Quando falamos do impacto transformacional das tecnologias digitais na vida das pessoas, pensamos imediatamente nos nativos digitais. Mas a verdade é que a mudança é transversal a todas as faixas etárias.
Os nativos digitais têm os seus próprios rituais de passagem, sendo o mais marcante o momento em que recebem o seu primeiro dispositivo digital de utilização pessoal, tipicamente na forma de um écran portátil que nasceu sendo um telefone e transformou-se numa coisa muito diferente. A partir desse momento, esses equipamentos acompanham-nos, com diferentes funções, até à nossa velhice.
De forma um tanto surpreendente, os mais velhos têm adotado massivamente as novas máquinas digitais. Utilizam-nas para ocupar o tempo com aplicações específicas de entretenimento, companhia, ginástica mental ou monitorização da saúde; e para manter uma ligação permanente à família, muitas vezes dispersa em localidades remotas.
Uma verdadeira panóplia de aplicações que fomentam o fitness digital da terceira idade e que são um banco de provas da ligação, através de sensores, do mundo biológico, mais frágil nesta altura da vida, à Internet. E também um laboratório para explorar as associações entre dados e emoção e comprovar que a vinculação emocional, ainda mais profunda nesta fase da vida, é a chave para captar e fidelizar clientes.
Mas, além das aplicações que endereçam as circunstâncias biológicas e sociais das pessoas de idade avançada, as plataformas digitais abrem novas perspetivas laborais a este coletivo, com base numas características teoricamente bem adaptadas às pessoas da terceira idade, entre as quais se destacam as seguintes: a divisão do trabalho em micro tarefas individuais de muito curta duração; uma modalidade de externalização que requer contratar um número muito elevado de pessoas para garantir permanentemente a resposta à procura; a alocação instantânea da prestação de um serviço aos trabalhadores disponíveis em cada momento; e a liberdade das pessoas para determinar o seu horário e disponibilidade para trabalhar.
Ou seja, as características do trabalhador do futuro, que são a autonomia, a flexibilidade e a “remoticidade”, encaixam surpreendentemente bem com os velhos. Infelizmente, muitas pessoas de idade avançada estão a ver-se obrigadas a entrar nesta nova economia não como opção mas como consequência do desemprego ou da degradação das pensões de reforma. Chama a atenção a quantidade cada vez maior de pessoas com cabelos brancos nas manifestações de reivindicações sociais, que são testemunhas de um mundo que já não existe e reivindicam o seu regresso impossível.

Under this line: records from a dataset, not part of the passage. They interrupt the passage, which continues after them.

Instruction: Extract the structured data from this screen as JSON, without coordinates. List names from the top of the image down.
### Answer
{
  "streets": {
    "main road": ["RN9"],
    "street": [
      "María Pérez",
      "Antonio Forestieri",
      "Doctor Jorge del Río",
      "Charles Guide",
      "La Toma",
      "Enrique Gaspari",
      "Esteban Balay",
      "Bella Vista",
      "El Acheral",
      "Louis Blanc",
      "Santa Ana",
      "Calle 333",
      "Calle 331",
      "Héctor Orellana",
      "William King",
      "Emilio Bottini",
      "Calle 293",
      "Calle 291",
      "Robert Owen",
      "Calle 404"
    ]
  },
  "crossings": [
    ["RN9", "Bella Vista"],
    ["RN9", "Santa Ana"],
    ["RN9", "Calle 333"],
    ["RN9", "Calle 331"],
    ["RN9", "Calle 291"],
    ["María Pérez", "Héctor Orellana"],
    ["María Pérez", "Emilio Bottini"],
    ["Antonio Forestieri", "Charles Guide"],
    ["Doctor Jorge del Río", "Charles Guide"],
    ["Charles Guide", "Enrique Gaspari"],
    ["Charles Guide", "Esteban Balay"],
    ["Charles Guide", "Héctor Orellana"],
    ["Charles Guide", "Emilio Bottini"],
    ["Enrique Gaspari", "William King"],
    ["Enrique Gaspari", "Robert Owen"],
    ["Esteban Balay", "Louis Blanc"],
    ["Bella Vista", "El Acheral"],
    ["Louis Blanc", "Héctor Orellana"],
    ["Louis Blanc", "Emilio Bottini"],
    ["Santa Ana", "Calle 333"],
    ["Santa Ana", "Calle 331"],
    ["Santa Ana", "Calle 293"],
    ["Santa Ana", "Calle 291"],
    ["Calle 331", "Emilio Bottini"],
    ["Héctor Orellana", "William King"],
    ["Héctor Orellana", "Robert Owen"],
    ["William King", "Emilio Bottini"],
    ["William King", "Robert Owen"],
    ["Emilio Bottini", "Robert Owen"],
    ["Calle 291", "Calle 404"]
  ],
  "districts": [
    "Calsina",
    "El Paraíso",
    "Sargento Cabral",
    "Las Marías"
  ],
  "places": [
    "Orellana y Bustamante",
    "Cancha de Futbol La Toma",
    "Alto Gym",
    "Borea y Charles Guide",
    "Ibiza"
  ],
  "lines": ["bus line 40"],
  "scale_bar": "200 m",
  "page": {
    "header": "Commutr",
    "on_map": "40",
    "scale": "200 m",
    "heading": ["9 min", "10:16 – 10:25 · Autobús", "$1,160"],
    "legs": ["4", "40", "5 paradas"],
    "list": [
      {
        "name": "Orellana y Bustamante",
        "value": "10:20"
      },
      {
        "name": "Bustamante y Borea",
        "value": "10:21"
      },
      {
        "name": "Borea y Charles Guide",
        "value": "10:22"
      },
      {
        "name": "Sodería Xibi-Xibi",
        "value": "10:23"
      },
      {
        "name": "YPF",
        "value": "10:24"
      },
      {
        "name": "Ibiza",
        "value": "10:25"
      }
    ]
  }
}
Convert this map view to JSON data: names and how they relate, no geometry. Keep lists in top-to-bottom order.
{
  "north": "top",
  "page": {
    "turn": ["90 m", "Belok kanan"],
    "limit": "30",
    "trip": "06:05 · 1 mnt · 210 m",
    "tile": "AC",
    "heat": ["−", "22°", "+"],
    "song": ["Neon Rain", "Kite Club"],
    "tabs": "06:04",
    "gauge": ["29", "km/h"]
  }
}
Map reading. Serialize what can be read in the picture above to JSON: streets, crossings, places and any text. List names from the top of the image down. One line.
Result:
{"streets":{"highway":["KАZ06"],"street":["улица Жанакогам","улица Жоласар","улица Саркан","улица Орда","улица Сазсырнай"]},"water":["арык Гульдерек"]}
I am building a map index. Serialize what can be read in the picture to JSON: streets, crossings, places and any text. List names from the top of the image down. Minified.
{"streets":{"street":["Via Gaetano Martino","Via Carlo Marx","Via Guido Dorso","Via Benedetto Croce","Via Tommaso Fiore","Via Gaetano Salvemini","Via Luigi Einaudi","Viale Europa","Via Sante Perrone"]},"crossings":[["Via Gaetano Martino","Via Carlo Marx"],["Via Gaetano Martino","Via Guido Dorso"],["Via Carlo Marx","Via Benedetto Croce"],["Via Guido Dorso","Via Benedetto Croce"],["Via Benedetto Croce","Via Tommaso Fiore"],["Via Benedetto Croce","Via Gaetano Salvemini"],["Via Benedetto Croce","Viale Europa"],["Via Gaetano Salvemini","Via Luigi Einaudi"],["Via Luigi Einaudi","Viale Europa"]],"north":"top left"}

Há já algumas décadas chamava-me a atenção a quantidade de hospedeiras de terceira idade que encontrava nas companhias aéreas norte-americanas. Pensava eu que era uma anomalia que respondia à ganância dos anglo-saxónicos perante a minha inferência errada de que o sistema social europeu era no mundo a regra e não a exceção.
Este é um âmbito em que, mais uma vez, as tecnologias digitais levam-nos a flutuar entre o horror e a maravilha. Mas a realidade é que os bits cor de prata têm cada vez um peso maior na sociedade e na economia. E, na era dos robôs, a humanidade será um elemento de diferenciação e uma vantagem competitiva, o que poderá contribuir para recuperar a relevância das pessoas de mais idade, que são habitualmente também mais humanas.